“Re-Asia Project: Prologue” marks the first offline gathering following the launch of the “Re-Asia Project” announced at the Beginning of Spring (Lichun) earlier this year. The metaphor of ‘casting a brick to attract jade’ (Pao Zhuan Yin Yu) framed our dialogue – initiating with personal explorations (the ‘brick’) to draw out collaborative visions (the ‘jade’).
“Re-Asia Project: Prologue” selectively revisits prior works by two of its initiators. Architect Liang Chen presents Front Post – a spatiotemporal palimpsest that layers his childhood home, a border sentry post, a room in the Zhonglian Hotel along the Yalu River, and the telescopic view from the Broken Bridge observatory. These spatial investigations, anchored in personal memory, military governance, espionage narratives, and geopolitical spectacle, are materialized through an interplay of media including archival documents, maps, soundscapes, photography, video, and installations.

Pu Yingwei, Atlas: the fiction about a certain shape, 2015-2018
Artist Pu Yingwei contributes Global Life Archives, which traces his research on socialist architecture during his residency in France, interrogations of Chinese and ethnic minority identities, and recent global expeditions that map transnational cultural intersections.

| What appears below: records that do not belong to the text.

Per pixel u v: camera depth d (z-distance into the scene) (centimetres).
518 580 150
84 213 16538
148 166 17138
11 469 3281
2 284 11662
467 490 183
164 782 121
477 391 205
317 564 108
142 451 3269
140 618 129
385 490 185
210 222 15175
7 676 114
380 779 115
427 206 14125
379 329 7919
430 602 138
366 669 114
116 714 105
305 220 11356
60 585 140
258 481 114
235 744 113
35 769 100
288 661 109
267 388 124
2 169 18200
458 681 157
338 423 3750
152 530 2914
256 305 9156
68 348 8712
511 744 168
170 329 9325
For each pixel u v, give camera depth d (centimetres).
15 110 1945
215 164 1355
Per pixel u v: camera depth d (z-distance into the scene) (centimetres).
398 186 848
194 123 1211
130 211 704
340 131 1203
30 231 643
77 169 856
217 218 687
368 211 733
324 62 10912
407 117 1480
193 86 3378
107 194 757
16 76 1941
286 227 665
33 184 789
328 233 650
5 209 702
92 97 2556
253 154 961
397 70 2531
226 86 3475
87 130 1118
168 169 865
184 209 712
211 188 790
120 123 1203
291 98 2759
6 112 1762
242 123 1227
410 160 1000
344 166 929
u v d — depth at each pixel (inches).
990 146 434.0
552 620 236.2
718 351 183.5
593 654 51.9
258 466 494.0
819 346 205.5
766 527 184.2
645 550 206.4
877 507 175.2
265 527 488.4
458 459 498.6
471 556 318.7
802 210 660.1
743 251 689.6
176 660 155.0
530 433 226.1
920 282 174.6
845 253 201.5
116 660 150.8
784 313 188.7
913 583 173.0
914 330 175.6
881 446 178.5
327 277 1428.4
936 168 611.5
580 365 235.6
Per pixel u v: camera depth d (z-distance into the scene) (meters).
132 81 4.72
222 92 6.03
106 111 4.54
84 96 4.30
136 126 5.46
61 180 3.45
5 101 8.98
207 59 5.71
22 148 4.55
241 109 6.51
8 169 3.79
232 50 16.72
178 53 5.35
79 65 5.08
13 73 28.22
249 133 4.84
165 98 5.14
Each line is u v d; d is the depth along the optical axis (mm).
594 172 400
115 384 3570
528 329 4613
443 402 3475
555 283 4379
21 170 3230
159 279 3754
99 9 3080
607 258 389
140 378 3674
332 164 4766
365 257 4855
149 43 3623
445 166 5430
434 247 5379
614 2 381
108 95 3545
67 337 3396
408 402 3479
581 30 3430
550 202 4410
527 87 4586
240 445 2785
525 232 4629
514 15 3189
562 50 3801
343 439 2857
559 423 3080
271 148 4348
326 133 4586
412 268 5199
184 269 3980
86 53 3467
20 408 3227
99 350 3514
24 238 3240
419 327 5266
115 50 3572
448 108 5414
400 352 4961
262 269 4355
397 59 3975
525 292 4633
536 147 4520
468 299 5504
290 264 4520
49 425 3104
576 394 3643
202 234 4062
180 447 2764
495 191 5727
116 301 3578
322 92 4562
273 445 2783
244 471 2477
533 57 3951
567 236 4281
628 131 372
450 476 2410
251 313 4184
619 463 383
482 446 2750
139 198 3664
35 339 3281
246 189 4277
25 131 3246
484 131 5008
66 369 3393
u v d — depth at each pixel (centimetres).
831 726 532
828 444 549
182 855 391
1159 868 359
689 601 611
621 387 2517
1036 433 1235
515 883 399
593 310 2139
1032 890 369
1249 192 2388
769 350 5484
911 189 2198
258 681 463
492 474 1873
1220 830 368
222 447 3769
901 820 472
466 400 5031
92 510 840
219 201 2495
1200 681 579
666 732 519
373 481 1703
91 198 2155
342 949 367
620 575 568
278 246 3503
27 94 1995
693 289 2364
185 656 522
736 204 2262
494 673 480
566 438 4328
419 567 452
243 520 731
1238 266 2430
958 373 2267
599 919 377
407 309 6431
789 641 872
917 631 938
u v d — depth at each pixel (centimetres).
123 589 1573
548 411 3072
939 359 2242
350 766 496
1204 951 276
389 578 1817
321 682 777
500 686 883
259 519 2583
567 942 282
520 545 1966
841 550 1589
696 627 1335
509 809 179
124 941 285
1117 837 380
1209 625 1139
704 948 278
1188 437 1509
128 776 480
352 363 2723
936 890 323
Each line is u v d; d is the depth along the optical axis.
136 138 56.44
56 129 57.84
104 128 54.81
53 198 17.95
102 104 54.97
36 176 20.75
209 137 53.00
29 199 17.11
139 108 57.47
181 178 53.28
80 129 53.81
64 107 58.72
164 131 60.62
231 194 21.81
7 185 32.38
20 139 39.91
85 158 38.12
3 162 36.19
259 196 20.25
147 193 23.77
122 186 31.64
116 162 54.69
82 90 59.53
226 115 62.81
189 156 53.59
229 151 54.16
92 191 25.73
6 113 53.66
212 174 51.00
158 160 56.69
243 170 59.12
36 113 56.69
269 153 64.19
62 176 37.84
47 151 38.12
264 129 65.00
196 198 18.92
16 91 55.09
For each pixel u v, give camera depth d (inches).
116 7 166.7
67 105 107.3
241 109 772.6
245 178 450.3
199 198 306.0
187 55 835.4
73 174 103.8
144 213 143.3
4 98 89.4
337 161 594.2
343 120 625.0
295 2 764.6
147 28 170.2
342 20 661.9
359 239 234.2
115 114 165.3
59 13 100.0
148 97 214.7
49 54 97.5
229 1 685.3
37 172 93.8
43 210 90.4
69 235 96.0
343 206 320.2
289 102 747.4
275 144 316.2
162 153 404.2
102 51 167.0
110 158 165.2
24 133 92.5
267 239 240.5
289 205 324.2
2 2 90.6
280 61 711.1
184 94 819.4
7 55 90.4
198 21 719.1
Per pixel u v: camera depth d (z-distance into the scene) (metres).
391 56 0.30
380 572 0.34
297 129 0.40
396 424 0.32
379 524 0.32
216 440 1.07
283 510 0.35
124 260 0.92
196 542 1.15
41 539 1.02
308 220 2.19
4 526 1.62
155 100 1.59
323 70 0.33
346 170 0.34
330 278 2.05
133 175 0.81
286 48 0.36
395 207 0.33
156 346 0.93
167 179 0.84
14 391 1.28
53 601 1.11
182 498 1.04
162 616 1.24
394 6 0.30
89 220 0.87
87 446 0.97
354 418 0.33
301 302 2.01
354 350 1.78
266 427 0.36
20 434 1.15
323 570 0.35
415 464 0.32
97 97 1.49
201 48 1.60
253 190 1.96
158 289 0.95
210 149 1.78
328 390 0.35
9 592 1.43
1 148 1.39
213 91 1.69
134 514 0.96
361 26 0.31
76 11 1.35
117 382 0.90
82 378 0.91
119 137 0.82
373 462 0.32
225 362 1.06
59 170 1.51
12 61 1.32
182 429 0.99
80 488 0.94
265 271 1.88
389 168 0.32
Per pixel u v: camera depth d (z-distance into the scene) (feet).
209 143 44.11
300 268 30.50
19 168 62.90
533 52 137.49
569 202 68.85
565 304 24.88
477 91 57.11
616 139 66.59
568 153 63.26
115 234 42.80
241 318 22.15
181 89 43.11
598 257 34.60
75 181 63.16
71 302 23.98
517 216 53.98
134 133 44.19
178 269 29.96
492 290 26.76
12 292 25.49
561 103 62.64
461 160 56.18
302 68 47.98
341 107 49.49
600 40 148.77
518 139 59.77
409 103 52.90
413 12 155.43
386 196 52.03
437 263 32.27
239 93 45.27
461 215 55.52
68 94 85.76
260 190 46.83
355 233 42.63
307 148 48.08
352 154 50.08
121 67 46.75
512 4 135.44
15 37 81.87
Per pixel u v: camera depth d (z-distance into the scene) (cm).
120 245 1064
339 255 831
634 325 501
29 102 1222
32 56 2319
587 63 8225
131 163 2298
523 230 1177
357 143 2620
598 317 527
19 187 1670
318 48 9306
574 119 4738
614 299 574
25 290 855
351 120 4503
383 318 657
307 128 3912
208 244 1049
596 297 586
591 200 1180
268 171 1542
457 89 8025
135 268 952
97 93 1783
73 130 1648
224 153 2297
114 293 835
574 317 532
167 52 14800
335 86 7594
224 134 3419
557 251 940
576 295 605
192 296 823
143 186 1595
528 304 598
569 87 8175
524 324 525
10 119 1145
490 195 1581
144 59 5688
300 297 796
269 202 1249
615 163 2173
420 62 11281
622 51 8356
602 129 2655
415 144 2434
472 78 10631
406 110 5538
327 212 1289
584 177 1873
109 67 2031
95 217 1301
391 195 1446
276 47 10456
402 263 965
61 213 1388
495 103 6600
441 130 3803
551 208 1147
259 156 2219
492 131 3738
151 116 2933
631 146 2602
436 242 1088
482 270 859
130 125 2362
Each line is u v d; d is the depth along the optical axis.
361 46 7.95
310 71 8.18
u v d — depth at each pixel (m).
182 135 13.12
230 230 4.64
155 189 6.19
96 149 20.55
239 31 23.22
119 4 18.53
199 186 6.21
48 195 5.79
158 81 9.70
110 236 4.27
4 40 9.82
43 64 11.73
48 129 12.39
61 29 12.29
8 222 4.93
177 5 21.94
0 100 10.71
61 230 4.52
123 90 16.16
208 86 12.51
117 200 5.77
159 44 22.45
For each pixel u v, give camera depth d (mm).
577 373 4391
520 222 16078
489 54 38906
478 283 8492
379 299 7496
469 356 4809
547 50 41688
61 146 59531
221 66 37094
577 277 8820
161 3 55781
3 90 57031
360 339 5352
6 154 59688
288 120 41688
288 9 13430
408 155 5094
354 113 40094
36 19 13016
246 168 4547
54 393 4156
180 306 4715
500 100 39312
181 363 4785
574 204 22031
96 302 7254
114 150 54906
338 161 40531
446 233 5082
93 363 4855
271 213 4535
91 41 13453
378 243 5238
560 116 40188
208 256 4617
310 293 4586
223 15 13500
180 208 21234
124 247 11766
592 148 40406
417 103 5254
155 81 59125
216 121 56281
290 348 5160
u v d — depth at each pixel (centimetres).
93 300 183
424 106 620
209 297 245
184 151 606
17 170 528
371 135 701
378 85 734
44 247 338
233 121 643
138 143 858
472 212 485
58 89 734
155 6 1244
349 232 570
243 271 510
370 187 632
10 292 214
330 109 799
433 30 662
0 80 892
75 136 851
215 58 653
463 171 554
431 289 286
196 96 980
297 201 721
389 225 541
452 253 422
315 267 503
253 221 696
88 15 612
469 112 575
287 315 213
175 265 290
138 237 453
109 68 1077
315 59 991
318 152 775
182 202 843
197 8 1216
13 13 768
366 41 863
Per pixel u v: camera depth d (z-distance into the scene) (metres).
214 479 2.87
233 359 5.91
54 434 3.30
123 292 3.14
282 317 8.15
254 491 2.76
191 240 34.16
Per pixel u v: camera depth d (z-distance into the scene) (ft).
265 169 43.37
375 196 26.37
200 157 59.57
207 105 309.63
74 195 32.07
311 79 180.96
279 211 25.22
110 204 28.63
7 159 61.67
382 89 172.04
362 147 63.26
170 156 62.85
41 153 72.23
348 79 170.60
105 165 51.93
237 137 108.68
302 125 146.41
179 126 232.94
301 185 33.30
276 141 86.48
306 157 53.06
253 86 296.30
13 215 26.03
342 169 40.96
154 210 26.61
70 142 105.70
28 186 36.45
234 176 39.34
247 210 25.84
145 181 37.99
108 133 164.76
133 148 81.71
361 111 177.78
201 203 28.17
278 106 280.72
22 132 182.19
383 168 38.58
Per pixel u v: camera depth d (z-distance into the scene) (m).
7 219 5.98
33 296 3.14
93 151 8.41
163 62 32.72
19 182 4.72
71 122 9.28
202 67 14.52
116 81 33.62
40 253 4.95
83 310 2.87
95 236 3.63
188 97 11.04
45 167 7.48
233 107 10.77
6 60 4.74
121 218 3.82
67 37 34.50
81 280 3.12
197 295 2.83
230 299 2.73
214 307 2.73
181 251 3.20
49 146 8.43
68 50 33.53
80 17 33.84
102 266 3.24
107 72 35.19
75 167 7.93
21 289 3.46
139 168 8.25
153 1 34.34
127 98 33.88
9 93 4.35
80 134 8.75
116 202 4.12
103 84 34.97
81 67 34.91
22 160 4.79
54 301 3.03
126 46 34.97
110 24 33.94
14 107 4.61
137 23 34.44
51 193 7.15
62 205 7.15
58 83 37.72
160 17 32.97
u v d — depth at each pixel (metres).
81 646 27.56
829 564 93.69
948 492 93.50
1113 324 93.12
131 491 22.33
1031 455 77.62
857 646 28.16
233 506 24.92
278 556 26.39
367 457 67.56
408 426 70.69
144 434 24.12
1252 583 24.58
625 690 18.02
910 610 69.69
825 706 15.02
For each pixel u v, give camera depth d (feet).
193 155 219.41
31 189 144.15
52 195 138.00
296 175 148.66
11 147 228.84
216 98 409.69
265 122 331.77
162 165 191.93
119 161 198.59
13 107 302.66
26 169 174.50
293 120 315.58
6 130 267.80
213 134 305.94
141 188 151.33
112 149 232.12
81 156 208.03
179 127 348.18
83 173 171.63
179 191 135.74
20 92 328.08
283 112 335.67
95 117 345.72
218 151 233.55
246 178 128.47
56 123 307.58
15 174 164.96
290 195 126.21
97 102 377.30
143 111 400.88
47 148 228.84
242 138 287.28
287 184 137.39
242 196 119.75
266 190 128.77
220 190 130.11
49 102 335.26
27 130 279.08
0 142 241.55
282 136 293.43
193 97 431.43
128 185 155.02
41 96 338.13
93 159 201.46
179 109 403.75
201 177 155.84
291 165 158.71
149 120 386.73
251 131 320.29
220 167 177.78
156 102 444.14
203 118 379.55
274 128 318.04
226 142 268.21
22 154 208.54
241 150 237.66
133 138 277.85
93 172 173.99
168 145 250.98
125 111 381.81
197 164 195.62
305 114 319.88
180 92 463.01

Pu Yingwei, Archives of “Dam Theatre”, 2015-2021
Together, these works provide a discursive foundation for the “Re-Asia Project”, inviting critique and dialogue around its embedded public themes, ethical frameworks, and methodologies. The imperative to contextualize these elements within specific communities – for ongoing debate and refinement – underscores the project’s critical ethos. To ignite such polyphonic exchanges remains the core ambition of this “Prologue”. Emphatically, the “Re-Asia Project” retains its fluidity and openness. Its contours will sharpen only through collective participation, ultimately weaving a pluralistic yet shared historical narrative. We embrace this moment, anticipating that “the jade will refine the brick”.

Pu Yingwei, Re-Asia Project Logo, woodcut. Courtesy of the artist
About Artist
Liang Chen(Architect, Artist)was born in 1987 in Dandong, Liaoning, graduated with a Bachelor’s degree in Architecture from Jilin Institute of Architectural Engineering in 2011. From 2011 to 2015, he worked at ZhiXiang Architecture, serving as a director. As a project architect, he completed the Aranya Library (also known as the”L Library”). In 2017, he began his independent architectural and artistic practice and founded Aleph-Liangchen (www.aleph-liangchen.com). Notable architectural works include “The Black Ark”and “Innerflow Gallery.” He has held solo exhibitions at A4 Art Museum and DRC No.12, and curated exhibitions such as “Spatial Discipline” at OCAT Shanghai (2020), “From Antung to Dandong——Rafts, Broken Bridges and Strangers on the Yalu River”at Wind H Art Center in Beijing (2022), “Elges as the Center, Riverine borders, Bridges and Memory Spaces between China, Mongolia, North Korea and Russia” at Nanjing G Museum (2023), and “Endless Annotation”at the Yalu River Art Museum (2023-).
Pu Yingwei was born in 1989 and currently lives and works in Beijing. As a representative figure of China’s new generation of conceptual artists, Pu Yingwei has creatively reconstructed the socialist art lineage in a critical manner, aiming to articulate the fluidity of Chinese identity in the context of globalization. Through a cross-cultural narrative framework, he explores the profound impact of China’s modernization development model on the global landscape. Pu’s works span multiple mediums, including painting, video, design, writing, and lectures, and he has pioneered a “new internationalist” art language based on eastern civilization. In recent years, Pu has deepened his global research path, with his artistic footprint covering numerous countries and regions, including Eastern Europe, Africa, Central Asia, Southeast Asia, the Americas, and the Caribbean, as well as conflict-ridden areas such as the Balkans and Ukraine.